POLEMICA- La Rai chiede provvedimenti, Marchisio si scusa… coi ciechi

Non si ferma la polemica dopo il tweet di Marchisio sulla telecronaca di ieri sera della Rai per la semifinale tra Inter e Juve

Marchisio

TORINO – Non si ferma la polemica dopo il tweet di Marchisio sulla telecronaca di ieri sera della Rai per la semifinale tra Inter e Juve. Il sindacato dei giornalisti della tv pubblica, torna sull’accaduto: “Una vicenda e una offesa che non può essere liquidata come una ‘caduta di stile’ – si legge nel comunicato dell’Esecutivo e della commissione per le pari opportunità del sindacato -. Le parole di Marchisio hanno offeso una intera comunità, quella dei ciechi, oltre che un collega che stava svolgendo come sempre in maniera professionale il proprio lavoro. Sono parole ancora più sgradevoli, visto che sono pronunciate da un giocatore della squadra più blasonata e della nazionale di calcio. Ci auguriamo che Juventus, Lega Calcio e Figc prendano provvedimenti, per render chiaro che i valori della sport nulla hanno a che vedere con questi linguaggi”.

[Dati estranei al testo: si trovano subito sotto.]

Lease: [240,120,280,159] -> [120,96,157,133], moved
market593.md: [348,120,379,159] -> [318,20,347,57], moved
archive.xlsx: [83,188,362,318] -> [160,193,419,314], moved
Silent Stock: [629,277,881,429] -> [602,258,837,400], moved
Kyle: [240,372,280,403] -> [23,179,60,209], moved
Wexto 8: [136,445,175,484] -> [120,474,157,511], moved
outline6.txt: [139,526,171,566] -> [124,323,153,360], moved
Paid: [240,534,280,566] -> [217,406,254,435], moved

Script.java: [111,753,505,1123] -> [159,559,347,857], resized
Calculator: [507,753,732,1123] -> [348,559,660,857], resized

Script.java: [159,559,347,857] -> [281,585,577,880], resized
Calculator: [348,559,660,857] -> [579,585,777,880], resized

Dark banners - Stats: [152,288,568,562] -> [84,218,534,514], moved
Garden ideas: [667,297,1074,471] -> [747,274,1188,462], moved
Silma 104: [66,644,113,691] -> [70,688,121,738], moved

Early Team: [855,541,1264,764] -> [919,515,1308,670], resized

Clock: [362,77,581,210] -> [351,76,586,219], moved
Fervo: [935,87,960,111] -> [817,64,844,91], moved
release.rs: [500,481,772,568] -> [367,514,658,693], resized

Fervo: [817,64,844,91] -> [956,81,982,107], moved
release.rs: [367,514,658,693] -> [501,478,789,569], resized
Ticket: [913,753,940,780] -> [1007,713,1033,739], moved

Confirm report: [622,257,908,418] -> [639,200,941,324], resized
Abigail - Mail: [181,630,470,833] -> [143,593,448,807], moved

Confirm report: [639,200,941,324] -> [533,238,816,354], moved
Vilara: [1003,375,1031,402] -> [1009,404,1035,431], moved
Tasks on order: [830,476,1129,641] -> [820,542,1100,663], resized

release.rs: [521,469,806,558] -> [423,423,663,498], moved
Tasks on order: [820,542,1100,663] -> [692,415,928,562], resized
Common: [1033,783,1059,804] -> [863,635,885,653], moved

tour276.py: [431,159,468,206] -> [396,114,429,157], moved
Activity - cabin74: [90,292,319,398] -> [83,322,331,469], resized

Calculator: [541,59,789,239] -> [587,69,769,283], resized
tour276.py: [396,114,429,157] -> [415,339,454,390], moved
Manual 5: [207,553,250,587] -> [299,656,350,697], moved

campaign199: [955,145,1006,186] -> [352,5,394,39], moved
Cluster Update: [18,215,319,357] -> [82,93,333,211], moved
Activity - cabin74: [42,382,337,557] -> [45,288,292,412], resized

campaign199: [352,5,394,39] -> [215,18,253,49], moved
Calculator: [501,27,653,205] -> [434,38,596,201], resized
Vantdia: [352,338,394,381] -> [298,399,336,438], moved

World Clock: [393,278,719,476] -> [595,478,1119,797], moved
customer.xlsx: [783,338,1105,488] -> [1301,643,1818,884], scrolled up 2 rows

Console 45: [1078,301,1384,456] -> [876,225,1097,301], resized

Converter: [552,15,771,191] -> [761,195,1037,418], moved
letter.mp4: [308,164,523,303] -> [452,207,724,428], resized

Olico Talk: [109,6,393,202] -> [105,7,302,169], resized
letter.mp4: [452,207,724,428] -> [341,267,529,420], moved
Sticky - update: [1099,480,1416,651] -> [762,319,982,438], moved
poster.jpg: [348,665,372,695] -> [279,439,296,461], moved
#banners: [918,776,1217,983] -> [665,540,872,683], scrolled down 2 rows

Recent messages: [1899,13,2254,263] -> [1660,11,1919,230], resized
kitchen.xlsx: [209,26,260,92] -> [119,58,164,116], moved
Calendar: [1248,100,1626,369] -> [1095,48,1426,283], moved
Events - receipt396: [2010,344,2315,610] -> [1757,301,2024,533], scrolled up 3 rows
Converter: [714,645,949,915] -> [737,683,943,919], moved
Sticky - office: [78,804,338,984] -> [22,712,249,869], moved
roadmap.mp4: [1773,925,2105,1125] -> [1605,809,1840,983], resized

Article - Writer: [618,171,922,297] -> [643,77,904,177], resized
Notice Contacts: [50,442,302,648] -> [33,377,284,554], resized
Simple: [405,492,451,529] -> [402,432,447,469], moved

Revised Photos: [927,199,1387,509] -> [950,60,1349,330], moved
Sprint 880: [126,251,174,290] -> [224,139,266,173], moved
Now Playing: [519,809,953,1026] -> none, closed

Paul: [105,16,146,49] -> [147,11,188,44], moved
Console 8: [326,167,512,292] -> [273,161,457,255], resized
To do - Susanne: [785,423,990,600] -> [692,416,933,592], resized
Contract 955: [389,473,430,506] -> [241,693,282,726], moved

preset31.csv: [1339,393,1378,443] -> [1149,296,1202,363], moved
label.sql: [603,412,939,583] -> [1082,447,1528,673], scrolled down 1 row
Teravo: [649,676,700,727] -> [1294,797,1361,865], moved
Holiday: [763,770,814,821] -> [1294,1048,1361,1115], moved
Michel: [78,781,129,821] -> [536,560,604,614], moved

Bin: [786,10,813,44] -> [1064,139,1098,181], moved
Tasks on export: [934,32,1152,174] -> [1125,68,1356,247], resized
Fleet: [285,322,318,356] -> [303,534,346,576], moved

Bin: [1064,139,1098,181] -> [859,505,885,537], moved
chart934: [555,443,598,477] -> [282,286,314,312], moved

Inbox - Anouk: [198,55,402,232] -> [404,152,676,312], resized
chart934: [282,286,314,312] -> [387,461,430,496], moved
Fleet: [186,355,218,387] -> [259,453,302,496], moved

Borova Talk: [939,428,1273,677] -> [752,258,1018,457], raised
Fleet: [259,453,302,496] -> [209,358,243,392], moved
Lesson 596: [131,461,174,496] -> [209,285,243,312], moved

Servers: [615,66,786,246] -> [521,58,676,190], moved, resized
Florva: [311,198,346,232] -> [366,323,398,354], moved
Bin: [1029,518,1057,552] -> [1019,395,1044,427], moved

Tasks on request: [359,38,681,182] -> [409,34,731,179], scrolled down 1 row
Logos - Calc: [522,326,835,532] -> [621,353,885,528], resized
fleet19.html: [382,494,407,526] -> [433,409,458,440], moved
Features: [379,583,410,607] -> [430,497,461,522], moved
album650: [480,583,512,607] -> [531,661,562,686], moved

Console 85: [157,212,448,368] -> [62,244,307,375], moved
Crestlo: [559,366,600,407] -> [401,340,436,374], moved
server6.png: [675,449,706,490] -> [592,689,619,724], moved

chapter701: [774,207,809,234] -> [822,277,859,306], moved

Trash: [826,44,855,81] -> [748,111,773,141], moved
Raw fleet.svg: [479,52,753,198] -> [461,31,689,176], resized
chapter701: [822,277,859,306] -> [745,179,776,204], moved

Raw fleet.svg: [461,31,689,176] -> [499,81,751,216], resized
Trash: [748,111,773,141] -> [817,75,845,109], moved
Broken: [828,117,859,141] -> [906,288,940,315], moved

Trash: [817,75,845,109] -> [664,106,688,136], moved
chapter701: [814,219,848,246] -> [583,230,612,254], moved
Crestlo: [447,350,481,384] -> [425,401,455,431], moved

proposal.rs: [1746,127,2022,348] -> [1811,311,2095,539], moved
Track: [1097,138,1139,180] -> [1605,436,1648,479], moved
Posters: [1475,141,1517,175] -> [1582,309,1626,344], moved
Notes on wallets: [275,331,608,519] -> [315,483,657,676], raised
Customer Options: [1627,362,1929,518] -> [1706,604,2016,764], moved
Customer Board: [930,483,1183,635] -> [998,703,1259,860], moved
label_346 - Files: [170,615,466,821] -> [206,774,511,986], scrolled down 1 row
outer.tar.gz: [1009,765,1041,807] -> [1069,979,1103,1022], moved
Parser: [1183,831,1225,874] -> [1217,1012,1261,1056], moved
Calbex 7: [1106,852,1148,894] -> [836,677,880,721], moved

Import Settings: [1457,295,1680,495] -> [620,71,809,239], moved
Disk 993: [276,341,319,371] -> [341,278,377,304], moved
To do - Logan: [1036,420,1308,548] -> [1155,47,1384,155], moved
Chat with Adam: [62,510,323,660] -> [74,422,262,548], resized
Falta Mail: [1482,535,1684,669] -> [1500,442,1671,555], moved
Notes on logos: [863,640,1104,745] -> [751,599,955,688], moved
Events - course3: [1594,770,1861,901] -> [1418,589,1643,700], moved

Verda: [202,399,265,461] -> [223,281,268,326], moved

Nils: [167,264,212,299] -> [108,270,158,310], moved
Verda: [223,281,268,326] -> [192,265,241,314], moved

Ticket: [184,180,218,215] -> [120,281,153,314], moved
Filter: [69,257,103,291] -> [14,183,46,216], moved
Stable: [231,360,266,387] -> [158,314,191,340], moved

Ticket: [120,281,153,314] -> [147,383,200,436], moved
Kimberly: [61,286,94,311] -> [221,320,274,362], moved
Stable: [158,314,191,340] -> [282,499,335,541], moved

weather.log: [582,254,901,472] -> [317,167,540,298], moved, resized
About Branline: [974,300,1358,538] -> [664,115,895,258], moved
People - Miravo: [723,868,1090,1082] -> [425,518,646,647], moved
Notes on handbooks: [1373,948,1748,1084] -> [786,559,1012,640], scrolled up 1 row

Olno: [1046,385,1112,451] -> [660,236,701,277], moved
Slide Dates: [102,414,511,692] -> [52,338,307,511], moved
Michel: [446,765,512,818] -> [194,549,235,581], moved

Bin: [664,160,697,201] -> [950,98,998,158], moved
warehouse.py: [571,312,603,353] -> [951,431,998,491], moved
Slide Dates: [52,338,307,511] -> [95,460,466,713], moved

Arriva puntuale anche la risposta di Marchisio, che decide di scusarsi, ma solo verso i ciechi: “Sono sorpreso che un mio commento ad un’azione di gioco sia stato definito come una “delegittimazione” del lavoro altrui. Ognuno di noi ha il diritto di esprimere il proprio giudizio su una partita. Come calciatore sono abituato ad accettare commenti e opinioni di ogni genere, sia da parte dei tifosi sia da parte dei giornalisti o dei commentatori. Infelice e sbagliato è stato invece il mio scivolone, ancorché scherzoso, riguardante i non vedenti. Per questo mi scuso: la concitazione del momento ha preso il sopravvento su di me e questo non dovrebbe mai accadere”.